Problem to work on:
Check each line of the entries below for the word "shoulder", and copy the lines that have it.

Provided information:
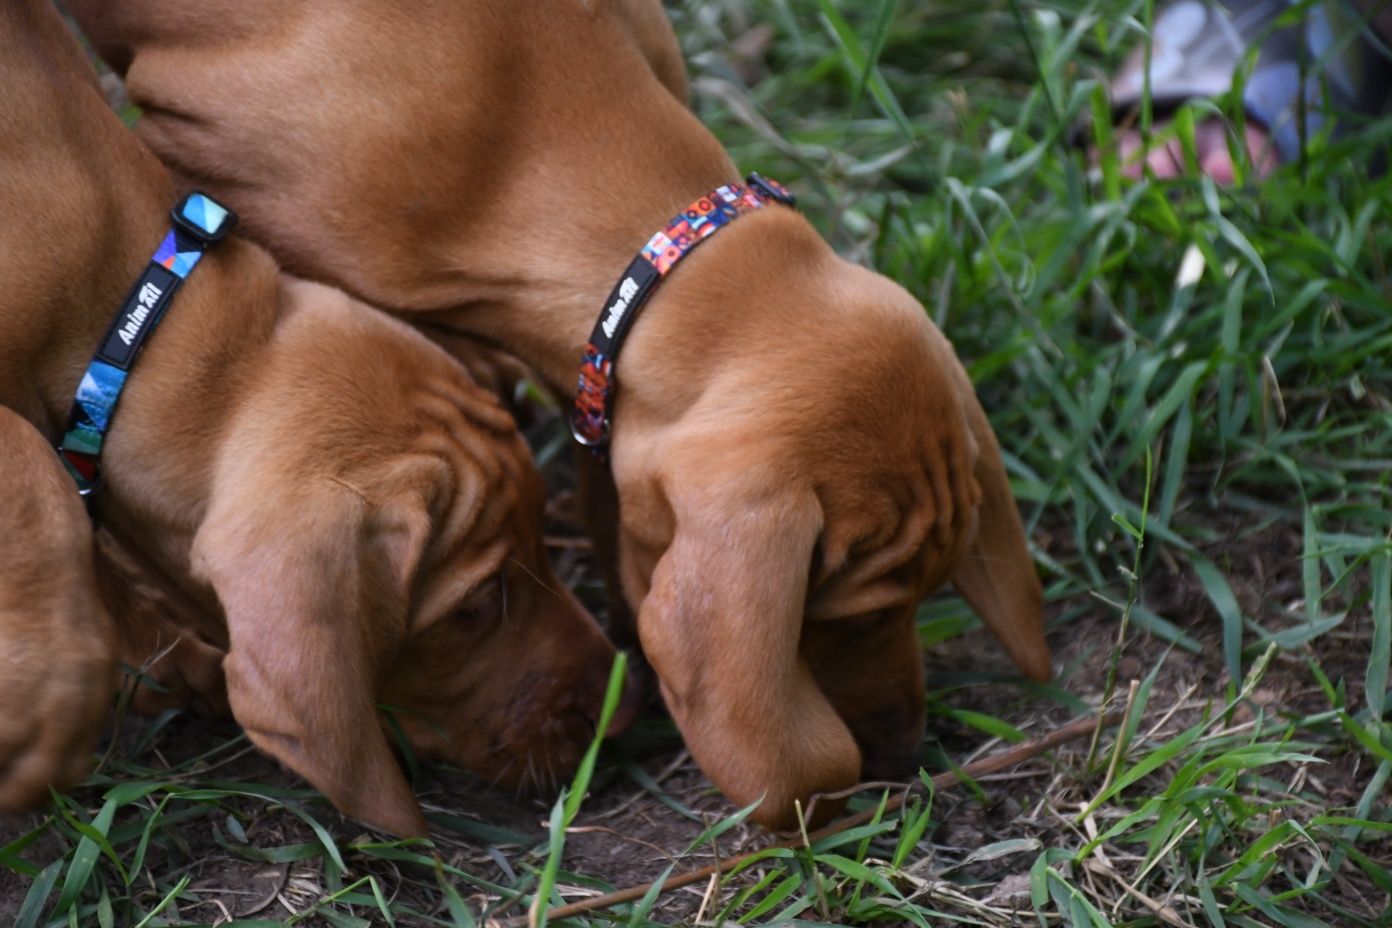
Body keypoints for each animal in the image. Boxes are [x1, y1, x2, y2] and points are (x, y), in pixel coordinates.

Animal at [0, 0, 620, 840]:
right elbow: (36, 470)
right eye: (474, 609)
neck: (141, 315)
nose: (627, 707)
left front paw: (155, 659)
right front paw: (52, 700)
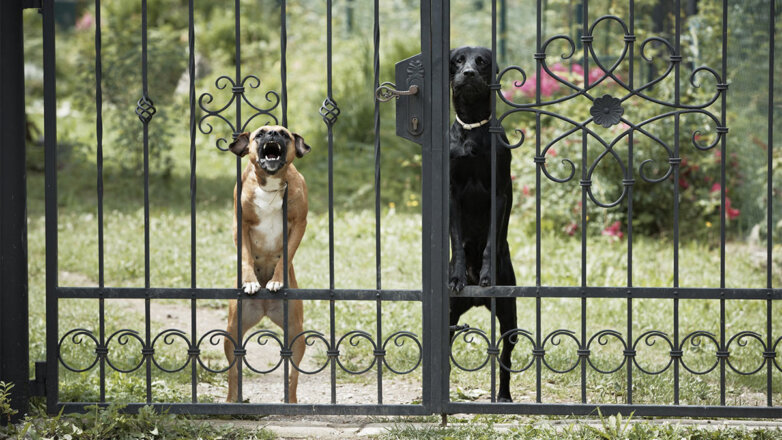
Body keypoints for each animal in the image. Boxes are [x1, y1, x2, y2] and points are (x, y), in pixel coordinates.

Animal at [224, 125, 310, 404]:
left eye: (284, 134)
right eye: (260, 134)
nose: (272, 133)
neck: (270, 185)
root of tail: (264, 307)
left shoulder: (299, 224)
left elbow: (285, 256)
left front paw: (277, 280)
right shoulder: (239, 225)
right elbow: (246, 256)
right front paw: (250, 281)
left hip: (296, 335)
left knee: (292, 376)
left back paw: (290, 402)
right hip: (232, 333)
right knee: (233, 373)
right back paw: (232, 401)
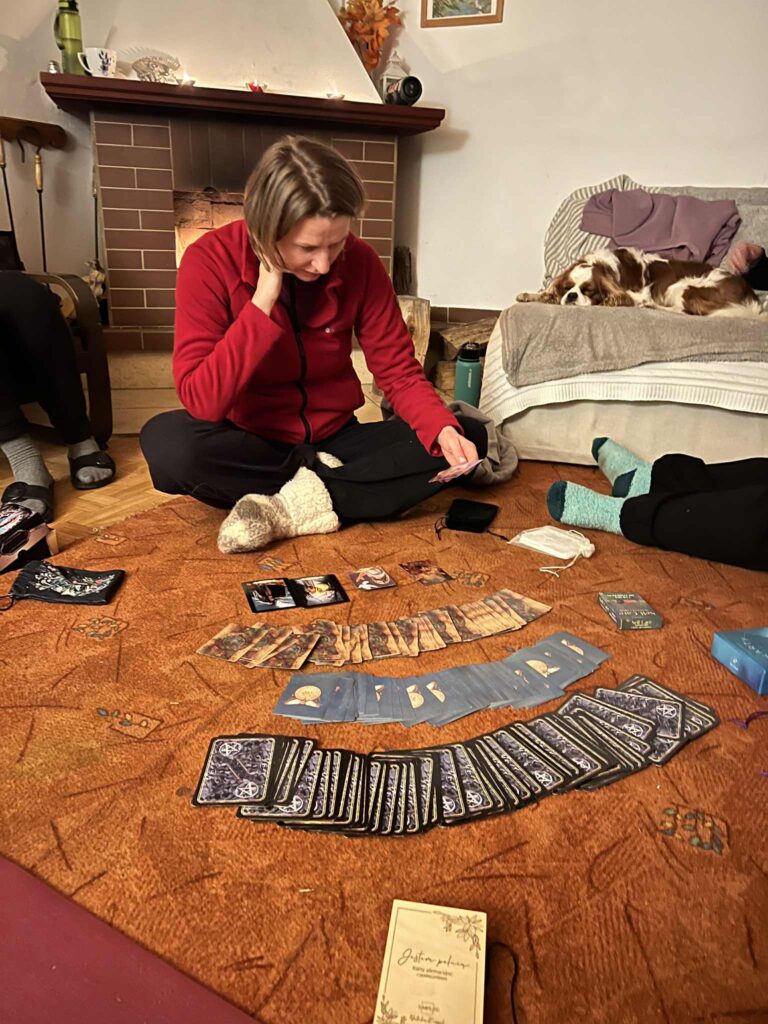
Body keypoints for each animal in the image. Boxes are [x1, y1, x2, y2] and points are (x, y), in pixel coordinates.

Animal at [517, 247, 764, 318]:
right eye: (567, 288)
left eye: (588, 291)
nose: (572, 296)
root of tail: (751, 296)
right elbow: (546, 293)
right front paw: (529, 295)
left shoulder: (636, 292)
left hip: (683, 286)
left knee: (685, 311)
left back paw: (652, 306)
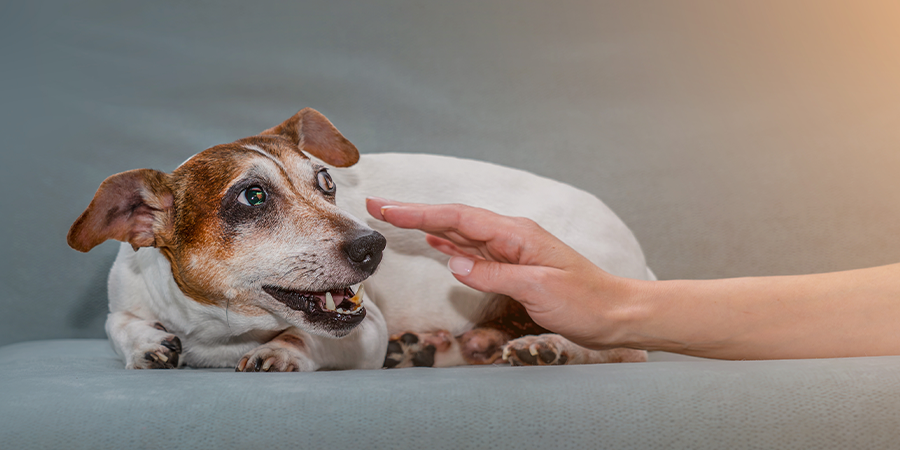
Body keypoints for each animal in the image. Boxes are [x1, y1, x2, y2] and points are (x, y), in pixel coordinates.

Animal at [65, 107, 652, 370]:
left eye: (326, 182)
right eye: (252, 197)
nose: (374, 245)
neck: (222, 332)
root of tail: (641, 262)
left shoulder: (364, 330)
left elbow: (305, 338)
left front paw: (281, 351)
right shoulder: (124, 299)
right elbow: (119, 325)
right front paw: (146, 343)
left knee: (624, 348)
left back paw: (546, 346)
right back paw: (440, 346)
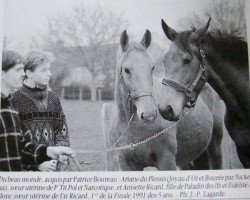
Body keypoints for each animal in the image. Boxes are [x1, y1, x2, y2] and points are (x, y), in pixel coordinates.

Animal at [102, 29, 224, 170]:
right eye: (126, 70)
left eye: (152, 68)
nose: (149, 114)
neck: (131, 125)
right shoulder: (127, 164)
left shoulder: (166, 161)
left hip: (215, 146)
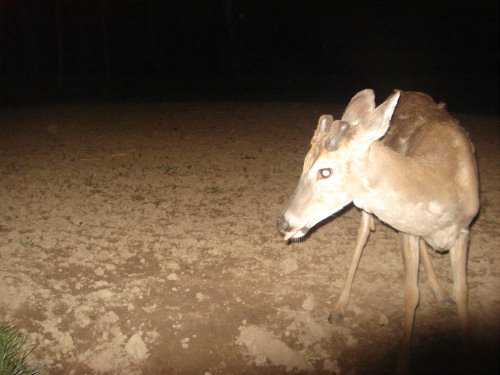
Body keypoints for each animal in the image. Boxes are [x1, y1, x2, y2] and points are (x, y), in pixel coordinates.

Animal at [278, 89, 480, 374]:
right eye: (304, 164)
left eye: (325, 171)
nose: (284, 223)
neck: (440, 184)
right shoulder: (407, 230)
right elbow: (411, 295)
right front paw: (403, 364)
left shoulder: (463, 230)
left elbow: (462, 292)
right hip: (369, 211)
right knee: (363, 236)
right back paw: (339, 307)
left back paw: (440, 295)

Written solution:
left shoulder: (299, 224)
right shoulder: (239, 225)
left shoulder: (636, 292)
left shoulder: (364, 330)
right shoulder: (124, 299)
right shoulder: (127, 164)
left shoulder: (166, 161)
right shoulder: (407, 230)
left shoulder: (463, 230)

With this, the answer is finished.